▶ [Aim of the task]:
Write out each of the following rows verbatim, leaving out the pictures.

(Provided entries begins)

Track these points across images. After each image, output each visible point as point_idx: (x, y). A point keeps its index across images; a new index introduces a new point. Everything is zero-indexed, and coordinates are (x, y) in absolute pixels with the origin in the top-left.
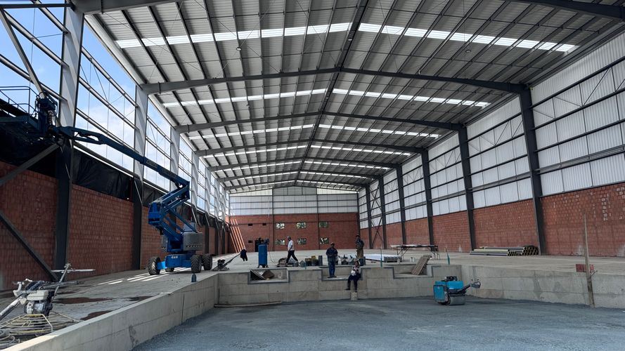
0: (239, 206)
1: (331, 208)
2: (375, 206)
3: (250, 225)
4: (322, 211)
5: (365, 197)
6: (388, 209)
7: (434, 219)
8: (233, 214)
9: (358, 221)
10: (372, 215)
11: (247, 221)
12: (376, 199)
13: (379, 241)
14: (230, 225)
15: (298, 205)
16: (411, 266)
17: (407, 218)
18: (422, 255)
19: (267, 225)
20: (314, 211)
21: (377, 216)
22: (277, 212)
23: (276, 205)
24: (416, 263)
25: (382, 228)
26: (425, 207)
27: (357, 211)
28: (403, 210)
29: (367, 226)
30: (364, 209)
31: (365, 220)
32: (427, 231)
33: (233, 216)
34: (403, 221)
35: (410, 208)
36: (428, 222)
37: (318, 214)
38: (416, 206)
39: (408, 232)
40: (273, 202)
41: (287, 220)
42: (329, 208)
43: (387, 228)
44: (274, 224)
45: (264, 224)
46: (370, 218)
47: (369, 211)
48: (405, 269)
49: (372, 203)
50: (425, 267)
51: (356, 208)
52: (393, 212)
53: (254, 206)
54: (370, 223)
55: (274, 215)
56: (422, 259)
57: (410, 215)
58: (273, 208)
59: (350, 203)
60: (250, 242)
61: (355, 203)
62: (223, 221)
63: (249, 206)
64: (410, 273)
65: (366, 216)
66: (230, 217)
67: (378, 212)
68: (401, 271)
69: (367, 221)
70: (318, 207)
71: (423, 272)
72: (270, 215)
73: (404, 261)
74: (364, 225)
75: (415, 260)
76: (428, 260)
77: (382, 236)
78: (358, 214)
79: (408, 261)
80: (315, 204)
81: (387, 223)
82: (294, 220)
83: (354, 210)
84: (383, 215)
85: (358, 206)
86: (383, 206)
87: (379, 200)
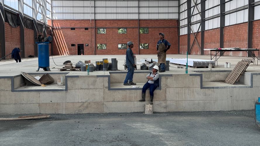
0: (60, 10)
1: (153, 15)
2: (196, 12)
3: (73, 29)
4: (143, 17)
5: (186, 4)
6: (208, 14)
7: (255, 23)
8: (55, 17)
9: (178, 28)
10: (192, 21)
11: (69, 26)
12: (196, 4)
13: (196, 46)
14: (53, 29)
15: (119, 10)
16: (226, 73)
17: (227, 24)
18: (241, 60)
19: (89, 30)
20: (136, 17)
21: (196, 23)
22: (99, 17)
23: (98, 10)
24: (232, 69)
25: (200, 33)
26: (247, 11)
27: (178, 18)
28: (223, 15)
29: (186, 33)
30: (184, 15)
31: (184, 26)
32: (246, 36)
33: (55, 20)
34: (223, 26)
35: (230, 13)
36: (247, 27)
37: (139, 20)
38: (237, 10)
39: (226, 38)
40: (95, 7)
41: (108, 25)
42: (150, 15)
43: (206, 34)
44: (97, 29)
45: (86, 29)
46: (190, 24)
47: (189, 17)
48: (218, 76)
49: (192, 9)
50: (242, 75)
51: (177, 15)
52: (213, 18)
53: (76, 10)
54: (189, 30)
55: (95, 20)
56: (240, 64)
57: (230, 20)
58: (95, 13)
59: (171, 10)
60: (73, 45)
61: (176, 10)
62: (44, 24)
63: (71, 10)
64: (223, 81)
65: (185, 22)
66: (53, 21)
67: (198, 18)
68: (212, 79)
69: (186, 28)
70: (139, 13)
71: (240, 81)
72: (92, 20)
73: (218, 66)
74: (184, 31)
75: (231, 65)
76: (248, 65)
77: (200, 41)
78: (178, 21)
79: (223, 66)
80: (136, 10)
81: (206, 29)
82: (115, 25)
83: (175, 17)
84: (203, 22)
85: (179, 13)
86: (203, 12)
87: (200, 6)
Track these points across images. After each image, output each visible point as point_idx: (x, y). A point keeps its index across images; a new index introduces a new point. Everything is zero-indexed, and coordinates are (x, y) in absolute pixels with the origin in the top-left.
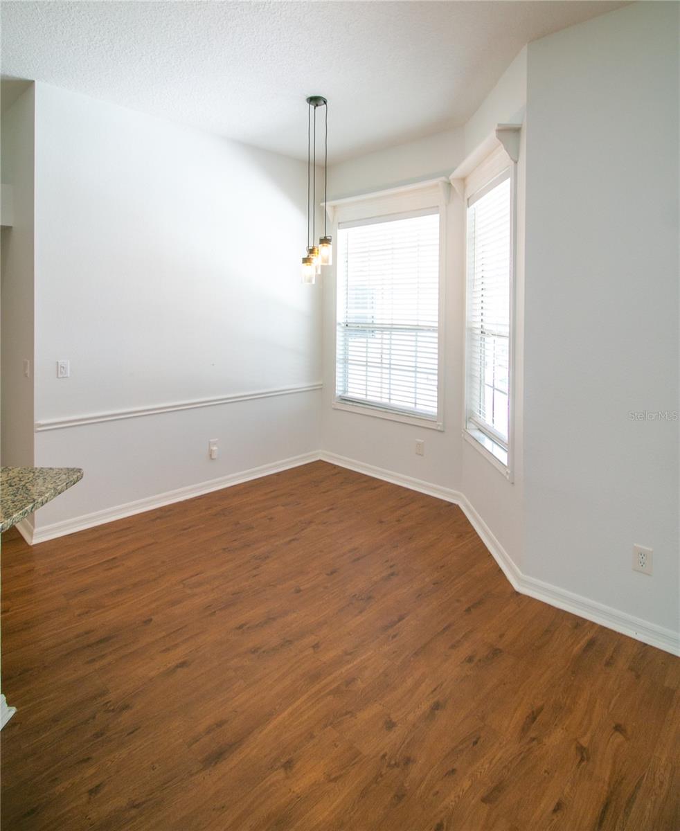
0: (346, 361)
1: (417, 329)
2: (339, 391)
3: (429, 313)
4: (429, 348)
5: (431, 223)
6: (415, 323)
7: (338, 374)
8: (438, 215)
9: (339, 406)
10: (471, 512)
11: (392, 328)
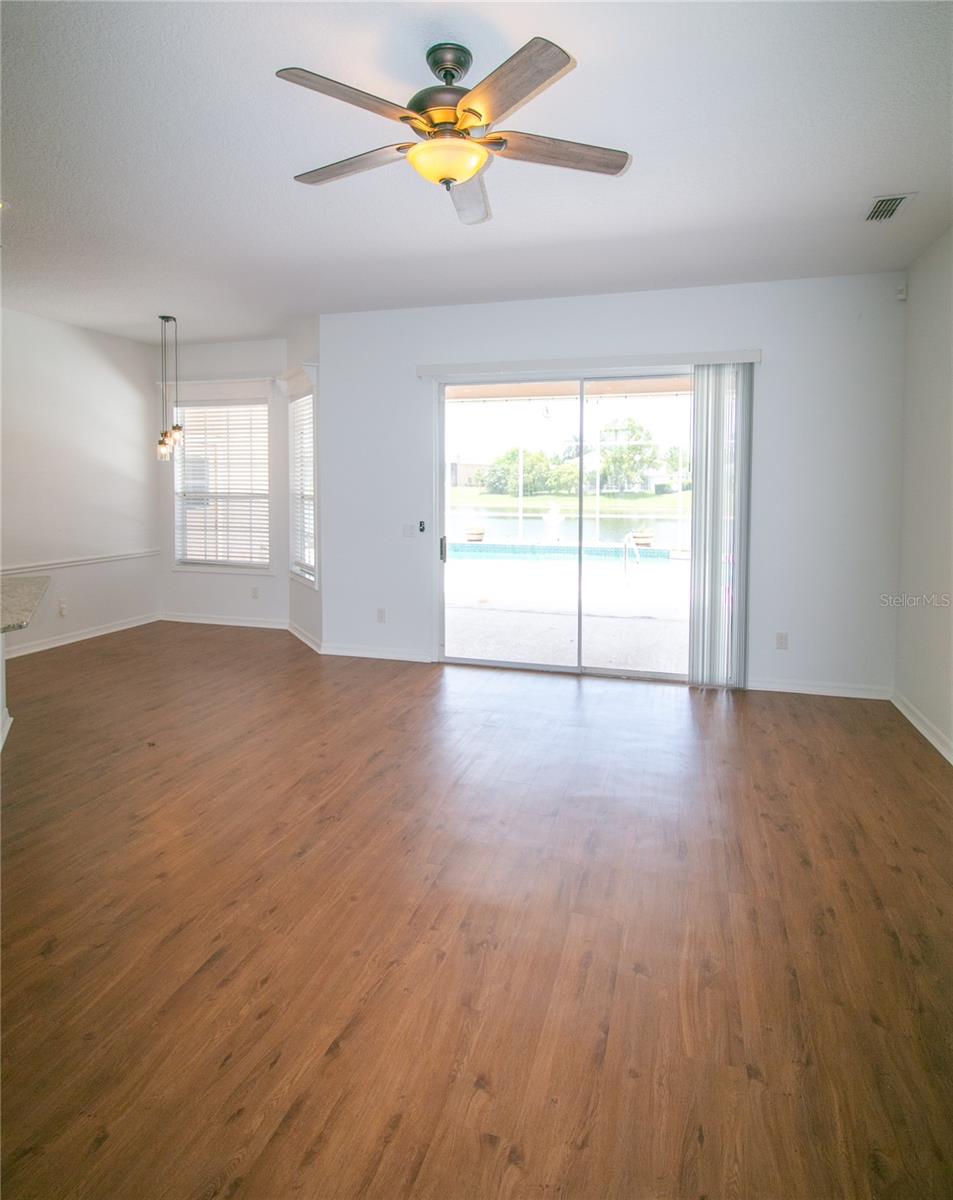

(Provided entries ends)

▶ [Exercise output]:
Track these points across images. After each image, output each visible point as point_idx: (x, y). A point keeps its index across images; a new index introduces a new point. Everything is zero-indexed, and coordinates are (x, y) in absolute pixels with the origin in the top-left.
0: (239, 206)
1: (331, 208)
2: (375, 206)
3: (250, 225)
4: (322, 211)
5: (365, 197)
6: (388, 209)
7: (434, 219)
8: (233, 214)
9: (358, 221)
10: (372, 215)
11: (247, 221)
12: (376, 199)
13: (379, 241)
14: (230, 225)
15: (298, 205)
16: (411, 266)
17: (407, 218)
18: (422, 255)
19: (267, 225)
20: (314, 211)
21: (377, 216)
22: (277, 212)
23: (276, 205)
24: (416, 263)
25: (382, 228)
26: (425, 207)
27: (357, 211)
28: (403, 210)
29: (367, 226)
30: (364, 209)
31: (365, 220)
32: (427, 231)
33: (233, 216)
34: (403, 221)
35: (410, 208)
36: (428, 222)
37: (318, 214)
38: (416, 206)
39: (408, 232)
40: (273, 202)
41: (287, 220)
42: (329, 208)
43: (387, 228)
44: (274, 224)
45: (264, 224)
46: (370, 218)
47: (369, 211)
48: (405, 269)
49: (372, 203)
50: (425, 267)
51: (356, 208)
52: (393, 212)
53: (254, 206)
54: (370, 223)
55: (274, 215)
56: (422, 259)
57: (410, 215)
58: (273, 208)
59: (350, 203)
60: (250, 242)
61: (355, 203)
62: (223, 221)
63: (249, 206)
64: (410, 273)
65: (366, 216)
66: (230, 217)
67: (378, 212)
68: (401, 271)
69: (367, 221)
70: (318, 207)
71: (423, 272)
72: (270, 215)
73: (404, 261)
74: (364, 225)
75: (415, 260)
76: (428, 260)
77: (382, 236)
78: (358, 214)
79: (408, 261)
80: (315, 204)
81: (387, 223)
82: (294, 220)
83: (354, 210)
84: (383, 215)
85: (358, 206)
86: (383, 206)
87: (379, 200)
0: (60, 10)
1: (153, 15)
2: (196, 12)
3: (73, 29)
4: (143, 17)
5: (186, 4)
6: (208, 14)
7: (255, 23)
8: (55, 17)
9: (178, 28)
10: (192, 21)
11: (69, 26)
12: (196, 4)
13: (196, 46)
14: (53, 29)
15: (119, 10)
16: (226, 73)
17: (227, 24)
18: (241, 60)
19: (89, 30)
20: (136, 17)
21: (196, 23)
22: (99, 17)
23: (98, 10)
24: (232, 69)
25: (200, 33)
26: (247, 11)
27: (178, 18)
28: (223, 15)
29: (186, 33)
30: (184, 15)
31: (184, 26)
32: (246, 36)
33: (55, 20)
34: (223, 26)
35: (230, 13)
36: (247, 27)
37: (139, 20)
38: (237, 10)
39: (226, 38)
40: (95, 7)
41: (108, 25)
42: (150, 15)
43: (206, 34)
44: (97, 29)
45: (86, 29)
46: (190, 24)
47: (189, 17)
48: (218, 76)
49: (192, 9)
50: (242, 75)
51: (177, 15)
52: (213, 18)
53: (76, 10)
54: (189, 30)
55: (95, 20)
56: (240, 64)
57: (230, 20)
58: (95, 13)
59: (171, 10)
60: (73, 45)
61: (176, 10)
62: (44, 24)
63: (71, 10)
64: (223, 81)
65: (185, 22)
66: (53, 21)
67: (198, 18)
68: (212, 79)
69: (186, 28)
70: (139, 13)
71: (240, 81)
72: (92, 20)
73: (218, 66)
74: (184, 31)
75: (231, 65)
76: (248, 65)
77: (200, 41)
78: (178, 21)
79: (223, 66)
80: (136, 10)
81: (206, 29)
82: (115, 25)
83: (175, 17)
84: (203, 22)
85: (179, 13)
86: (203, 12)
87: (200, 6)
Track these points across images. After each image, output each visible point as point_idx: (x, y). A point keeps its index across images; a new index introduces a new point. Everything is zero-indexed, and coordinates are (x, y) in absolute pixels with the origin in the top-left.
0: (346, 361)
1: (417, 329)
2: (339, 391)
3: (429, 313)
4: (429, 348)
5: (431, 223)
6: (415, 323)
7: (338, 374)
8: (438, 215)
9: (339, 406)
10: (471, 512)
11: (392, 328)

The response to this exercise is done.